▶ **TEXTO DA PÁGINA**:
Com a previsão de juros elevados e um crescimento do PIB menos robusto nos próximos dois anos, essa situação tende a persistir — e possivelmente se agravar — especialmente devido às incertezas criadas pelas guerras comerciais iniciadas por Trump, conforme apontam especialistas. Em suma, isso sugere que o número de pedidos de recuperação judicial e reestruturações financeiras pode crescer ainda mais neste ano.


O cenário de dificuldades financeiras abrange toda a economia, afetando especialmente as empresas de menor porte. Segundo uma análise da consultoria financeira Sêneca Evercore, 120 companhias de capital aberto com poucas transações na Bolsa (conhecidas como small caps) precisariam de quase três vezes o valor de sua geração de caixa anual para quitar suas dívidas, considerando os últimos dois anos. Em 2021 e 2022, esse indicador era em média próximo de duas vezes.

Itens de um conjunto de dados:
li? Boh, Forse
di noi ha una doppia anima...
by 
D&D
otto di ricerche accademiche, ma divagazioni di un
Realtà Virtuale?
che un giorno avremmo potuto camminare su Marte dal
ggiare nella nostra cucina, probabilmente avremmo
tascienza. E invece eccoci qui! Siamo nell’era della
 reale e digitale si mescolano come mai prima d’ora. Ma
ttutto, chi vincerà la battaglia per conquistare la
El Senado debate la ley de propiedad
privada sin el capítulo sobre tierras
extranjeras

--

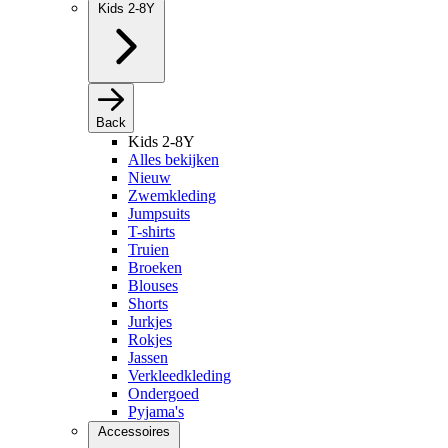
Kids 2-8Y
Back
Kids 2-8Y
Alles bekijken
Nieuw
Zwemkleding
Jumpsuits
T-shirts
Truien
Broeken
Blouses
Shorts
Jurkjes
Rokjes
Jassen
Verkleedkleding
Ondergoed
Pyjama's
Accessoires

▶ **TAREFAS DO EXERCÍCIO**:
1. No texto sobre dificuldades financeiras das empresas, qual consultoria fez a análise das small caps?
2. Transcreva do texto sobre dificuldades financeiras das empresas tudo o que vai desde "Com a previsão" até "de duas vezes.".
3. Retome o texto sobre dificuldades financeiras das empresas a partir do ponto em que ele termina.

▶ **RESPOSTAS POR TAREFA**:
1. A consultoria financeira Sêneca Evercore.

2.
Com a previsão de juros elevados e um crescimento do PIB menos robusto nos próximos dois anos, essa situação tende a persistir — e possivelmente se agravar — especialmente devido às incertezas criadas pelas guerras comerciais iniciadas por Trump, conforme apontam especialistas. Em suma, isso sugere que o número de pedidos de recuperação judicial e reestruturações financeiras pode crescer ainda mais neste ano.


O cenário de dificuldades financeiras abrange toda a economia, afetando especialmente as empresas de menor porte. Segundo uma análise da consultoria financeira Sêneca Evercore, 120 companhias de capital aberto com poucas transações na Bolsa (conhecidas como small caps) precisariam de quase três vezes o valor de sua geração de caixa anual para quitar suas dívidas, considerando os últimos dois anos. Em 2021 e 2022, esse indicador era em média próximo de duas vezes.

3.
Em contrapartida, o índice de cobertura (que avalia a capacidade de honrar apenas os custos financeiros) caiu de 2,6 em 2021 para 1,3 em 2023 e subiu para 1,4 no ano seguinte. Um índice mais alto indica uma maior capacidade da empresa de arcar com suas despesas financeiras. “Isso é apenas o gasto com custo de dívida”, afirma Daniel Wainstein, sócio da Sêneca Evercore. “Se pensar que elas ainda têm impostos, investimentos e despesas recorrentes, fica evidente que a capacidade de pagamento está comprometida.”

Um levantamento realizado pela empresa de reestruturação RK Partners com 307 companhias de capital aberto revelou que 25% delas atualmente não conseguem arcar com suas despesas financeiras. Além disso, quase metade (47%) enfrenta uma situação financeira crítica, apresentando uma dívida líquida entre três e seis vezes maior do que a sua geração de caixa.

“Para o nível atual de taxa de juros, qualquer empresa que tenha dívida superior a 2,5 vezes a geração de caixa já está muito endividada”, afirma Ricardo Knoepfelmacher, o Ricardo K, sócio da RK Partners. “As empresas atravessaram a última década em dificuldade, com alguns períodos curtos de menor dificuldade.”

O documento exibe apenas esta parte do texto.